Basler BT-67 „Polar 6“: Erstes deutsches Forschungsflugzeug überfliegt den Nordpol
Bei ihrer diesjährigen Messkampagne TIFAX (Thick Ice Feeding Arctic Export) nutzten die Forscher eines der beiden Forschungsflugzeuge vom Typ Basler BT-67, über die das AWI seit vielen Jahren verfügt. Am 22. August 2017, um 14. 10 Uhr überflog Polar 6, Zulassung C-GHGF, als erstes deutsches Forschungsflugzeug den Nordpol. „Abflug (1011 UTC) und Ankunft (1700 UTC) erfolgte von Station Nord aus (81.5°N,16W)“, meldete Dr. Thomas Krumpen, der Leiter der Messkampagne per E-Mail aus Grönland.

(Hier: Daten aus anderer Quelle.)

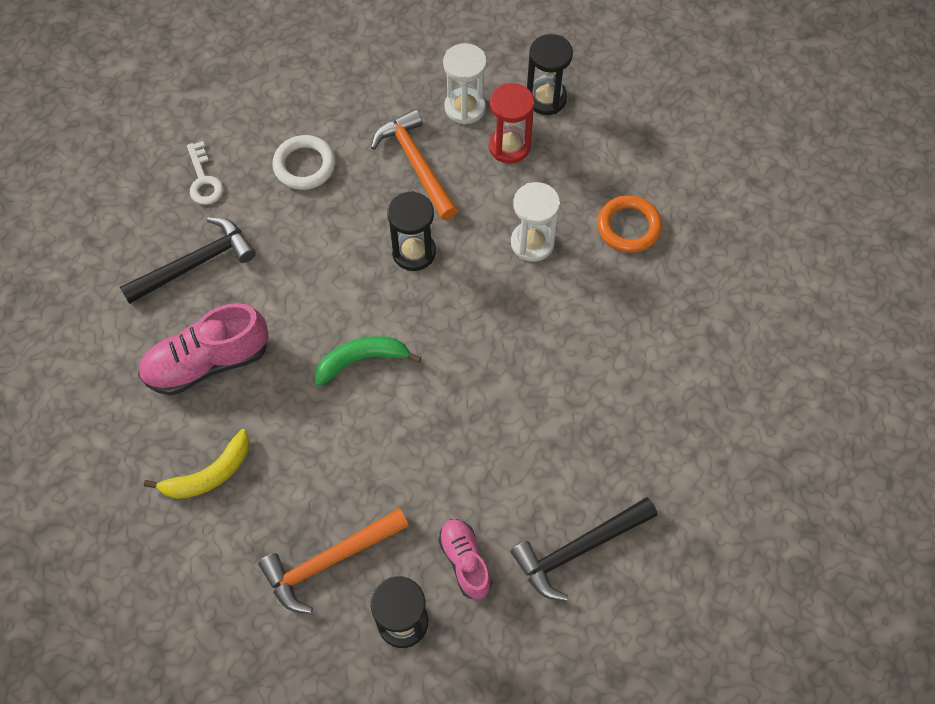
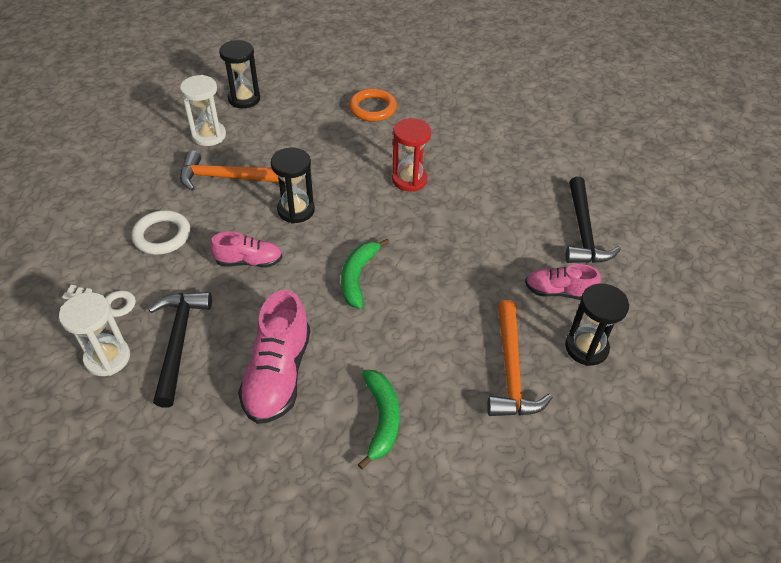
camera: 60 degrees left, 15 degrees down
yellow banana [144,429,250,499] -> green banana [358,370,400,469]
red hourglass [489,83,534,164] -> red hourglass moved to [392,118,431,192]
white hourglass [511,182,560,262] -> white hourglass moved to [59,292,130,376]
none -> pink shoe [210,231,283,268]

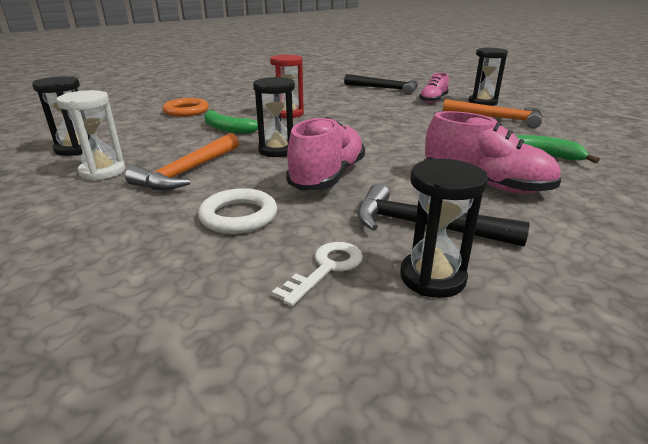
camera: 65 degrees left, 20 degrees down
white hourglass [59,292,130,376] -> black hourglass [400,159,488,298]
pink shoe [210,231,283,268] -> pink shoe [286,117,365,190], size x1.66
green banana [341,239,389,309] -> green banana moved to [204,109,258,134]

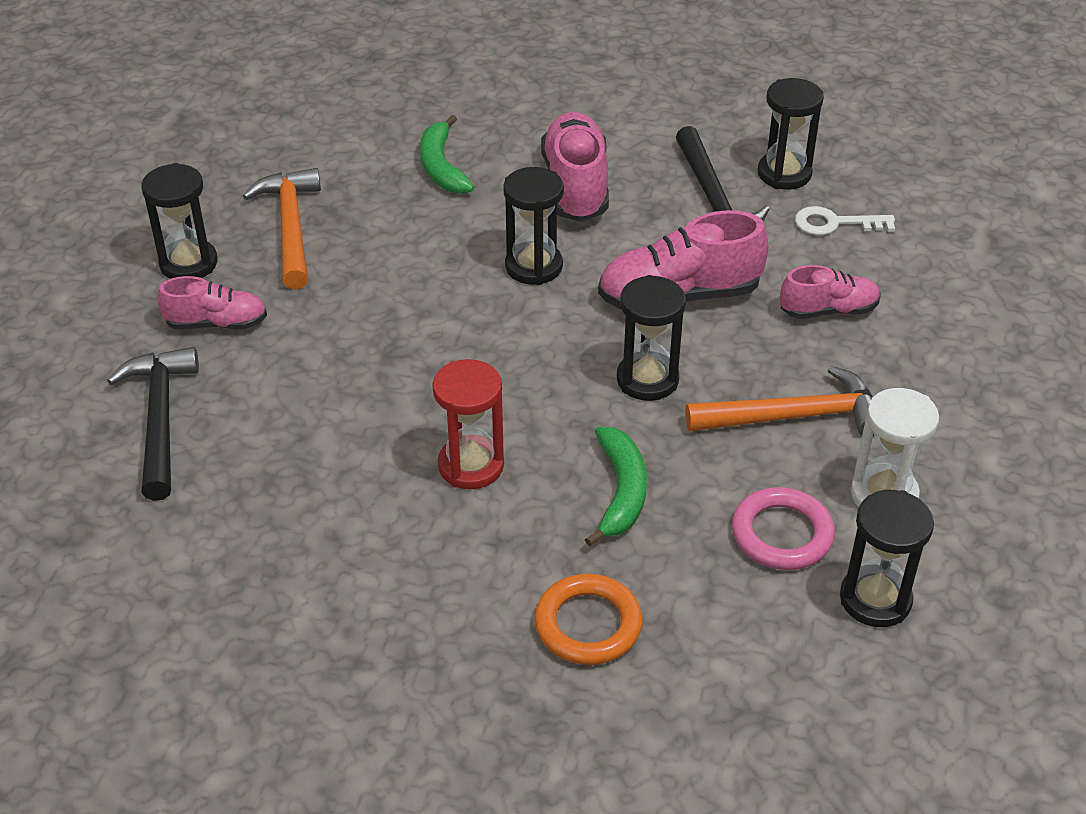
camera: 125 degrees left, 15 degrees up
white ring [198,188,277,234] -> pink shoe [780,265,881,319]
none -> black hourglass [503,167,564,285]
none -> pink ring [732,487,835,570]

Fliegende Exkursion in die Arktis
Die Wissenschaftler führten ihre Messungen mit einem Laserscanner und einer elektromagnetischen Schleppsonde durch. Die Sonde hing während des Fluges an einer Tragevorrichtung unter dem Rumpf und wurde im Untersuchungsgebiet ausgeklinkt.
Das Untersuchungsgebiet lag zwischen Grönland und Spitzbergen, nördlich der Framstrasse. Hier treibt das Eis aus dem Arktischen Ozean hinaus in den Nordatlantik. Gegenwärtig liegt die Dicke des Eises bei etwa 1, 5 Meter, also rund 40 Zentimeter über der 2016 gemessenen Eisdicke. „Grund hierfür dürfte unter anderem ein höherer Anteil an mehrjährigem Eis sein, der in diesem Jahr in unserer Messgegend präsent war. Die gemessenen Werte liegen aber dennoch rund 30 % unter der in 2001 und 2004 beobachteten Dicke“, sagt Thomas Krumpen.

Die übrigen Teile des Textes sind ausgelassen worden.